Quanto al dedotto vizio motivazionale prospettato con il terzo motivo e ricollegato alla supposta radicale insanabile contraddittorietà della motivazione, ritiene il collegio che esso sia ugualmente inammissibile, non ricorrendo il difetto motivazionale della sentenza impugnata secondo il riportato insegnamento giurisprudenziale di questa Corte. Infatti, la motivazione adottata dal giudice di pace risulta logica ed adeguatamente svolta essendo stata basata sul corretto assunto dell’infondatezza della domanda del ricorrente, quale amministratore cessato dall’incarico, in quanto – indipendentemente dalla indispensabilità di far fronte agli oneri condominiali correnti a prescindere da qualsiasi deliberazione autorizzativa condominiale preventiva – ha esattamente ritenuto necessario che il diritto alla richiesta restituzione delle assunte anticipazioni operate nell’interesse della P. dovesse comunque trovare fondamento nella produzione degli appositi documenti giustificativi delle spese sopportate (il cui onere, non assolto, incombeva allo stesso amministratore: cfr. Cass. 30 marzo 2006, n. 7498) e, soprattutto, nell’approvazione (invero mancata) del bilancio consuntivo da parte dell’assemblea condominiale (in consonanza con il principio affermato da questa Corte, secondo il quale l’amministratore di condominio cessato dall’incarico è attivamente legittimato a proporre l’azione per il recupero delle somme da lui anticipate nell’interesse del condominio nel corso della sua gestione, che risultino dalla deliberazione di approvazione del rendiconto, nei confronti dei singoli condomini per le quote rispettivamente a loro carico; cfr., in particolare, Cass. 15 dicembre 1975, n. 4127).

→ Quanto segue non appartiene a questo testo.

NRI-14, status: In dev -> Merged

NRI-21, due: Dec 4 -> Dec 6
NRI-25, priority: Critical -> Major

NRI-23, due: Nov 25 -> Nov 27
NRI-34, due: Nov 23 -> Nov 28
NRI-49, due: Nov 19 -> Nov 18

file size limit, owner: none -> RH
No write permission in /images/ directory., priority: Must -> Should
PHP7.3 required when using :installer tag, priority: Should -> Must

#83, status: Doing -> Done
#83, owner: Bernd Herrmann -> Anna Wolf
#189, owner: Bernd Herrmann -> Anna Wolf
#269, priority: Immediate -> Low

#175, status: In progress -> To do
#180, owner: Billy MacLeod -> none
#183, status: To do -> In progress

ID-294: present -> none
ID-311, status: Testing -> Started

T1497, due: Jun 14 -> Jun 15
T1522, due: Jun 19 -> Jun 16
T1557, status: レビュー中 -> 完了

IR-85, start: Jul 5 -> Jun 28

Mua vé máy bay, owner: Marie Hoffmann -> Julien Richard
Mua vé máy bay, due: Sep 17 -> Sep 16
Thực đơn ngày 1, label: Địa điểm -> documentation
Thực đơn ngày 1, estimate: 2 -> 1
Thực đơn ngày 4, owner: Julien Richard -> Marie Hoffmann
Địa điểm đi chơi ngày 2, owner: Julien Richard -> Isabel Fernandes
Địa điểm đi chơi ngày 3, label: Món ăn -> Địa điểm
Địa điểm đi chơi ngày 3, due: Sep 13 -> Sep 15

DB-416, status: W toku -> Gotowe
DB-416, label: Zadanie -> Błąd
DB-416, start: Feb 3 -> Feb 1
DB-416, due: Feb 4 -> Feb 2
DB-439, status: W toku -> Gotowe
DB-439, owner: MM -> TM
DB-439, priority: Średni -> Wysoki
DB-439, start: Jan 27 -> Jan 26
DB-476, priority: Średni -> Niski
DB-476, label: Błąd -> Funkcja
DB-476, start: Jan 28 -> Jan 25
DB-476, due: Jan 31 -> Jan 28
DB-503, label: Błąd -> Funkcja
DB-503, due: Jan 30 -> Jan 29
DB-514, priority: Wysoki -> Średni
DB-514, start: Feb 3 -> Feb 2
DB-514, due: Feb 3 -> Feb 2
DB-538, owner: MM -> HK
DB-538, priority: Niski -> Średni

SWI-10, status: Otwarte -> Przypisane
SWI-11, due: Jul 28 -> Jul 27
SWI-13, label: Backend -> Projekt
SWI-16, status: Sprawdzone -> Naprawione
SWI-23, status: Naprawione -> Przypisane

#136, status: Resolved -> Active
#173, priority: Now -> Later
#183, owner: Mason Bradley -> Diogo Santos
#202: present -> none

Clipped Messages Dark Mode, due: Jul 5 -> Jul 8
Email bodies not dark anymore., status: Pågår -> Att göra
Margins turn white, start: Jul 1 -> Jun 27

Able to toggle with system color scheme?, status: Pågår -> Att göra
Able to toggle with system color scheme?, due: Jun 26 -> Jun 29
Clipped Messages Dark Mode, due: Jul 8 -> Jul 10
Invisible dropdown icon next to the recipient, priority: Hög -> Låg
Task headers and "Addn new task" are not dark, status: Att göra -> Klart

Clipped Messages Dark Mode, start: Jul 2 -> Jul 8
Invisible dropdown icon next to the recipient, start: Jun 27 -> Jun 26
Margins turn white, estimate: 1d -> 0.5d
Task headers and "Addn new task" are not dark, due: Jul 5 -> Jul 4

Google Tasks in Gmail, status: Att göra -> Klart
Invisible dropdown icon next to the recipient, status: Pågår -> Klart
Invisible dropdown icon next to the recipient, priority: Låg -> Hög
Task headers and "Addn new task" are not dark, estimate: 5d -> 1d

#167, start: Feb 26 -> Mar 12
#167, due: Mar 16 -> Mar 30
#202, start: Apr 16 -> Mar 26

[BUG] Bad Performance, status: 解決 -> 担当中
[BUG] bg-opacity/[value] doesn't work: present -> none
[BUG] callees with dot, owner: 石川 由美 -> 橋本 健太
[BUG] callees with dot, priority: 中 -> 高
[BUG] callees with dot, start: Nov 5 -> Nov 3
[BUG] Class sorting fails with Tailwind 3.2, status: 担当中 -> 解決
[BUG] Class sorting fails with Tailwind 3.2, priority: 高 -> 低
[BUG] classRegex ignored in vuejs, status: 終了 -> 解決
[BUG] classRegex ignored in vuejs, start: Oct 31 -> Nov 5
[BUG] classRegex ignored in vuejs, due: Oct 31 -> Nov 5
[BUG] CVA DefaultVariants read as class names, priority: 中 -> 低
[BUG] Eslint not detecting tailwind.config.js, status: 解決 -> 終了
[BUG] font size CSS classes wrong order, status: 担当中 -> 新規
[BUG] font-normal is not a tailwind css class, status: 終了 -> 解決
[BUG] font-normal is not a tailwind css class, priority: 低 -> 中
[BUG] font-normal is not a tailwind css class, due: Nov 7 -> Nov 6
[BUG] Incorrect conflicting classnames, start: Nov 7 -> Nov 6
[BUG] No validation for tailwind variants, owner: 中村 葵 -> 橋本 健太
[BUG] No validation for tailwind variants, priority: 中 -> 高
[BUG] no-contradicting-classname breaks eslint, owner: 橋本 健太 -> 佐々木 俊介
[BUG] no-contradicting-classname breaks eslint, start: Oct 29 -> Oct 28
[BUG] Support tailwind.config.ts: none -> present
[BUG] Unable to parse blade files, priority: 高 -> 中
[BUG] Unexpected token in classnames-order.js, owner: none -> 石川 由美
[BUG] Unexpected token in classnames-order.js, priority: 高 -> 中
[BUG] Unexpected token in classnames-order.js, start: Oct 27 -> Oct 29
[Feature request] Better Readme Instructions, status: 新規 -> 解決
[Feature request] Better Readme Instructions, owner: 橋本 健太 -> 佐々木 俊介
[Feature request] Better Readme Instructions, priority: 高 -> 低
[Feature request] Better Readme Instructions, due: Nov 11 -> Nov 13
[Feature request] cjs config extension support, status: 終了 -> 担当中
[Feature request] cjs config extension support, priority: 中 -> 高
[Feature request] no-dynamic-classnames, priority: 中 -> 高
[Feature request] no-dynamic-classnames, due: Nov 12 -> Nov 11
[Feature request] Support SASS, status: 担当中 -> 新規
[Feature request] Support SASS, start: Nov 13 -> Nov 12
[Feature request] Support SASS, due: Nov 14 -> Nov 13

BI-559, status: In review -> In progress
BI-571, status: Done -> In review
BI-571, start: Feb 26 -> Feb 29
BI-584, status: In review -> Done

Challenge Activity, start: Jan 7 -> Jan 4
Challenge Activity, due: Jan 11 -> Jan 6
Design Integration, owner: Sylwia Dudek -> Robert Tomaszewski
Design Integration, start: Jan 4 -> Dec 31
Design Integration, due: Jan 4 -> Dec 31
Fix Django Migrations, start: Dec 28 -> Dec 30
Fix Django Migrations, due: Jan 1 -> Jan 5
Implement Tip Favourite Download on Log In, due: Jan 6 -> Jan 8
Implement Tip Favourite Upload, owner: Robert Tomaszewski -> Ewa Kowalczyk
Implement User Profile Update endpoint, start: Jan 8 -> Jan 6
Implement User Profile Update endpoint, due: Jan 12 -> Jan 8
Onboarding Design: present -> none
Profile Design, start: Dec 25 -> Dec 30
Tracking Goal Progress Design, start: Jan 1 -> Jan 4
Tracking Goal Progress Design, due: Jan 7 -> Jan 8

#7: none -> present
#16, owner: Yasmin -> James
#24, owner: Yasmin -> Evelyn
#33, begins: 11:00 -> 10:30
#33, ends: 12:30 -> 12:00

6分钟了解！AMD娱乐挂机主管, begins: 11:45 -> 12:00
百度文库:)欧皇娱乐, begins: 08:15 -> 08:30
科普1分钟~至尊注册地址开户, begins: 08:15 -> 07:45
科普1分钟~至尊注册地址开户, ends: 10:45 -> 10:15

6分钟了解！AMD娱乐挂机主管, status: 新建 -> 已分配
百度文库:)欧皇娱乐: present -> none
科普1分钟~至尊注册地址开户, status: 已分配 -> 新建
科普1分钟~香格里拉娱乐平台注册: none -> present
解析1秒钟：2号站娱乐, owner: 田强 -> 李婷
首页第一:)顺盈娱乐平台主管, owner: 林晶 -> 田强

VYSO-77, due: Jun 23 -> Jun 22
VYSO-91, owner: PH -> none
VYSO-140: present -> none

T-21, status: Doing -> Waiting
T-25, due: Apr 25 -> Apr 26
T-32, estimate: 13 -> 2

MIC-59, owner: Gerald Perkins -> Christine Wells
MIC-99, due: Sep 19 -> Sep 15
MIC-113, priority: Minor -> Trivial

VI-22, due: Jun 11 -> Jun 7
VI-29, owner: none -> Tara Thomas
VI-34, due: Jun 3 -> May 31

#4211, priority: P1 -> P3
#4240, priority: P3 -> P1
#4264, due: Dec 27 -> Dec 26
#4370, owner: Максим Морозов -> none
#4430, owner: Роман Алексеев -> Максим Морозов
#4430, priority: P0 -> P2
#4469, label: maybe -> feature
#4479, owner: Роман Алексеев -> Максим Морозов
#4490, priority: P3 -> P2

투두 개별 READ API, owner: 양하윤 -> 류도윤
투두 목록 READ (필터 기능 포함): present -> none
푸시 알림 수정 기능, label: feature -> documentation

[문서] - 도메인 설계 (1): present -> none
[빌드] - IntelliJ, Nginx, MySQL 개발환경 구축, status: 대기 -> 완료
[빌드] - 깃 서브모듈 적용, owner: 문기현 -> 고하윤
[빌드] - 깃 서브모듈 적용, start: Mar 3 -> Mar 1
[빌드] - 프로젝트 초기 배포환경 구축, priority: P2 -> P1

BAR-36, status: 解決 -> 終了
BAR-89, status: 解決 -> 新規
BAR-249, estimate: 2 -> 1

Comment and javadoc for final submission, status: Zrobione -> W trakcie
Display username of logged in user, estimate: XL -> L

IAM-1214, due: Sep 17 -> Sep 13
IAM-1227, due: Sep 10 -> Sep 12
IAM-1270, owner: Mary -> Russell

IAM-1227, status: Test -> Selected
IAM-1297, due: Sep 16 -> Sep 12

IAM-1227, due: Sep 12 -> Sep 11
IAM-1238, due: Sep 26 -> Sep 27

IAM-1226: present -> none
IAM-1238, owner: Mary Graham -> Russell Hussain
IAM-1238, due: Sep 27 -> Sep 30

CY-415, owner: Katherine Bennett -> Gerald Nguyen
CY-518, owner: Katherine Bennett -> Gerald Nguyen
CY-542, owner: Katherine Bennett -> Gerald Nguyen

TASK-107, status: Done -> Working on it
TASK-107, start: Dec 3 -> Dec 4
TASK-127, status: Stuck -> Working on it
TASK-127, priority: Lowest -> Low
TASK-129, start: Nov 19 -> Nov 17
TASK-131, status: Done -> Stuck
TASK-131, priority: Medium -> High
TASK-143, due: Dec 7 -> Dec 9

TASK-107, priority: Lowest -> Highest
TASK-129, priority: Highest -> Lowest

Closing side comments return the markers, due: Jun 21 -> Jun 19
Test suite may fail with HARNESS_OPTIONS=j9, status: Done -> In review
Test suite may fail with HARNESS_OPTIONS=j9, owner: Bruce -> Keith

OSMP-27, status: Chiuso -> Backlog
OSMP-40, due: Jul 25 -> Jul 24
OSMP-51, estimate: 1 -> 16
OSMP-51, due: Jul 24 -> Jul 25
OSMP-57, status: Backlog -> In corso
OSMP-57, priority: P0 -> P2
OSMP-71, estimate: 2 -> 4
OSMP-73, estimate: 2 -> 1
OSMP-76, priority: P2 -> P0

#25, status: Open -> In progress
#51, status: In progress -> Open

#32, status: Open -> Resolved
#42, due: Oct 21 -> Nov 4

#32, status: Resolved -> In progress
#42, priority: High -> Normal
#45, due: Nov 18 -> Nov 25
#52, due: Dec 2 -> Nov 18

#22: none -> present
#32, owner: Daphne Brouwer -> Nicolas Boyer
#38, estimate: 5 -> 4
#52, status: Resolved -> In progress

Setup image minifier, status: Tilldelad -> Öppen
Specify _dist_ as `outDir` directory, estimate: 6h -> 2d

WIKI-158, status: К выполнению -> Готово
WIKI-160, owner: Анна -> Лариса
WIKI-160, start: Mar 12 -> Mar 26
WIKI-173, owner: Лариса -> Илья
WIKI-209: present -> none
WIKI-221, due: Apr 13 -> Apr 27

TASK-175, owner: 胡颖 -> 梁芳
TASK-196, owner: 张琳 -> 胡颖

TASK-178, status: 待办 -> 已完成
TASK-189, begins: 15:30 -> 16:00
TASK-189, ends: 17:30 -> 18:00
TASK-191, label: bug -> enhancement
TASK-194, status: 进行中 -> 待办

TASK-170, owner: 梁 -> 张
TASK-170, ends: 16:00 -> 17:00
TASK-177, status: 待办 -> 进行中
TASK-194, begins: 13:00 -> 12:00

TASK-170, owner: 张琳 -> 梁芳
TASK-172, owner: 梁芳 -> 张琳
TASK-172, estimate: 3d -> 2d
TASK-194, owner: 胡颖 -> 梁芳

5. In definitiva, il ricorso va dichiarato inammissibile, senza far luogo ad alcuna pronuncia sulle spese del presente giudizio in dipendenza della mancata costituzione dell’intimata.
P.Q.M.

La Corte dichiara inammissibile il ricorso.

Testo non ufficiale. La sola stampa del bollettino ufficiale ha carattere legale.